Graisse, (Diete, Pharmacie, & Mat. med.) la graisse prise intérieurement fatigue l’estomac, comme elle est fastidieuse à la bouche ; les chairs pénétrées ou mêlées de gros morceaux de graisse, comme celles des oiseaux & des quadrupedes que l’on engraisse à dessein pour le service des bonnes tables, sont indigestes & rassasiantes. Les assaisonnemens aromatiques & piquans les corrigent cependant en partie ; l’habitude & l’oisiveté des gens qui en font leur nourriture ordinaire, achevent de les leur rendre à-peu-près indifférentes. Un estomac peu habitué à ce genre d’alimens ne sauroit les supporter, & ils nuiroient plus infailliblement encore à celui d’un paysan vigoureux accoûtumé aux grosses viandes.

On employe quelquefois la graisse intérieurement à titre de remede ; on donne des bouillons gras, par exemple, & du saindoux fondu contre l’action des poisons corrosifs.

On fait entrer les graisses fondues dans les lavemens adoucissans & relâchans ; on les applique extérieurement comme résolutives, émollientes, & adoucissantes.

Les graisses sont la base la plus ordinaire des pomades, des onguens, des linimens ; elles entrent dans quelques emplâtres.

On n’employe pas indifféremment les graisses de tous les animaux dans chacune de ces compositions pharmaceutiques ; on demande au contraire toûjours une certaine graisse particuliere ; & il y a du choix en effet quant à la perfection, à l’élégance, & surtout à la consistence du médicament, quoique ce choix soit assez indifférent par rapport à ses vertus medicinales.

On a cependant distingué les graisses de divers animaux par ces dernieres propriétés, & on a attribué à quelques-unes plusieurs vertus particulieres, à la graisse humaine, par exemple, à la graisse d’ours, des viperes, &c. Voyez les articles particuliers.
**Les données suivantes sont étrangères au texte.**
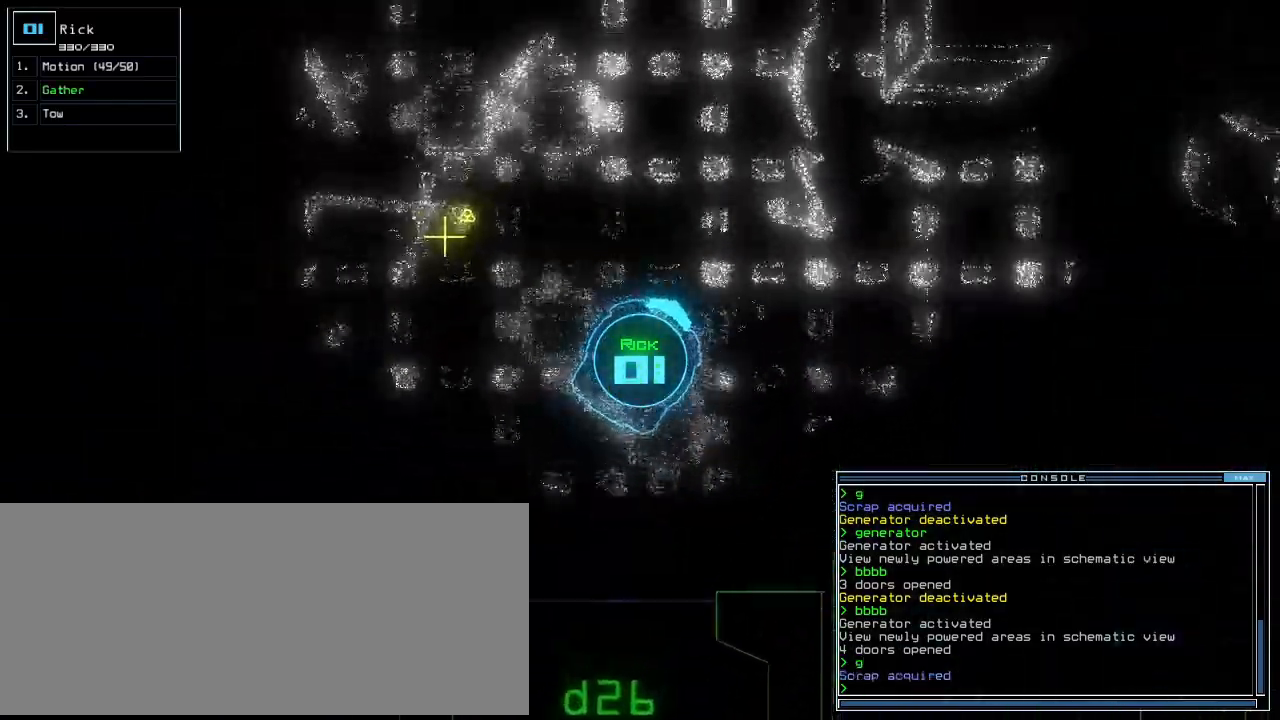
{"keys": ["up"], "events": [[180, "right", "up"]]}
La préparation des graisses qu’on veut conserver pour les usages medicinaux se fait ainsi. Prenez d’une graisse quelconque autant que vous voudrez, séparez-la des morceaux de peau, des gros vaisseaux, des tendons, &c. auxquels elle peut tenir ; coupez-la par petits morceaux, battez-la dans un mortier de marbre, lavez-la plusieurs fois à froid avec de l’eau pure, faites-la fondre au bain-marie, passez-la à-travers un linge, & serrez-la dans un vaisseau convenable. (b)

Graisse de Verre, ou Fiel & Sel de Verre, écume prise sur la surface de la matiere dont elle se forme avant que d’être vitrifiée. Voyez Verre.

GRAISSER, v. act. (Art méch.) c’est enduire de graisse ou même d’huile. Ainsi les Cardeurs disent graisser la laine ; c’est l’action de la rendre plus douce, plus forte, & plus facile à être filée, en répandant de l’huile d’olive dessus.

GRAMEN PARNASSI, Parnassia, que l’on rend en françois par la fleur du Parnasse, est une plante annuelle dont la tige d’un demi-pié de haut, est menue & chargée de feuilles presque rondes attachées à de longues queues rougeâtres, semblables à celles de la violette ou du lierre, & embrassées vers le bas d’une feuille sans queue. La fleur est rosacée ou blanche, composée de dix feuilles, cinq grandes & cinq petites, qui sont frangées : il succede à cette fleur un fruit ovale rempli de semence.

Cette plante vient ordinairement dans les prés & dans des lieux humides ; on la seme sur couche. Quand on la veut placet dans les jardins, elle se peut élever en pots, & fait assez bien. (K)

GRAMINÉES, (semences des plantes) Diete. Voyez Farine & Farineux.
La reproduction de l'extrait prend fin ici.